■ Required work
Only some lines are wanted. Transcribe, exactly, the lines below from the line with "nose: (305, 106)" up to and including the line with "left eye: (322, 93)".

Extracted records
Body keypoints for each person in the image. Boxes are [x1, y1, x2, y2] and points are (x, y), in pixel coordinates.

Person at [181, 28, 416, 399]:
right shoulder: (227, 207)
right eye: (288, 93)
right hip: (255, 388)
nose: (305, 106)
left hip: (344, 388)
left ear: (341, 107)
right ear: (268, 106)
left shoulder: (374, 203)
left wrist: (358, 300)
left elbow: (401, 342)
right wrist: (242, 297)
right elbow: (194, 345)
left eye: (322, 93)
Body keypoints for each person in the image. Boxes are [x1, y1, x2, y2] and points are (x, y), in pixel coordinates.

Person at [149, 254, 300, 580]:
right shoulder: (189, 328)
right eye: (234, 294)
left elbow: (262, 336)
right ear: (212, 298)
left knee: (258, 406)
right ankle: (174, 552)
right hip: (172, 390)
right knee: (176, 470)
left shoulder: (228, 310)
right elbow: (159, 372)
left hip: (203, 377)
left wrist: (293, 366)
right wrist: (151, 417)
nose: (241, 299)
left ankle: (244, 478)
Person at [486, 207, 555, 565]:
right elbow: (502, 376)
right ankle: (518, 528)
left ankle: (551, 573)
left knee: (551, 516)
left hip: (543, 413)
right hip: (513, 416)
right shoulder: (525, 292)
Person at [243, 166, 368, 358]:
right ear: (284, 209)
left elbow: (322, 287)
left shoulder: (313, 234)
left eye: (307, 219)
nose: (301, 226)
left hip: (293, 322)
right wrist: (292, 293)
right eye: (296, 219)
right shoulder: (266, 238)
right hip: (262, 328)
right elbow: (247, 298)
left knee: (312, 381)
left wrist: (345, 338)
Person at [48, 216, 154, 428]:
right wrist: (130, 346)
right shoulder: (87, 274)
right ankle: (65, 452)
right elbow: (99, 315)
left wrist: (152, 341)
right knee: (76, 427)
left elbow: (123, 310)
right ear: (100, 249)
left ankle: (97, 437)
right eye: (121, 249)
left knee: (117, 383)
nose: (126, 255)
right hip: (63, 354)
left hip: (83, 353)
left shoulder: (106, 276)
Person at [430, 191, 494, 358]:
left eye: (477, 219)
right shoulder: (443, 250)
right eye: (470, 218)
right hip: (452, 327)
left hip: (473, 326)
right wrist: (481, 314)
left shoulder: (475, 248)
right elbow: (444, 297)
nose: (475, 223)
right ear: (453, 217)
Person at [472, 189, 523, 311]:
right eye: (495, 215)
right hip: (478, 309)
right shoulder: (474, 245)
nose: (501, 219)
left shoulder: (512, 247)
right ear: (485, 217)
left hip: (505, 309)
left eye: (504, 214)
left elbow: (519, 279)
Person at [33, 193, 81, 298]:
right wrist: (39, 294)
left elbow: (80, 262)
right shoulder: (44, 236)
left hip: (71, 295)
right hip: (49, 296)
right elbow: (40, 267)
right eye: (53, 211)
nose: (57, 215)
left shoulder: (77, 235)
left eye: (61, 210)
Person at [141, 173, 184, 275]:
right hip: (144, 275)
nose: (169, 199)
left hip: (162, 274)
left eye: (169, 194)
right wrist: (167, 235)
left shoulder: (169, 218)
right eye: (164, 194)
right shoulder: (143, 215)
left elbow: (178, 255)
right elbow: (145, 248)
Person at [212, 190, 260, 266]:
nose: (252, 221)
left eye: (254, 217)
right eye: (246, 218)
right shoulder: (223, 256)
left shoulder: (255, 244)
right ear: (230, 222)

■ Answer for this exercise
nose: (305, 106)
left hip: (344, 388)
left ear: (341, 107)
right ear: (268, 106)
left shoulder: (374, 203)
left wrist: (358, 300)
left elbow: (401, 342)
right wrist: (242, 297)
right elbow: (194, 345)
left eye: (322, 93)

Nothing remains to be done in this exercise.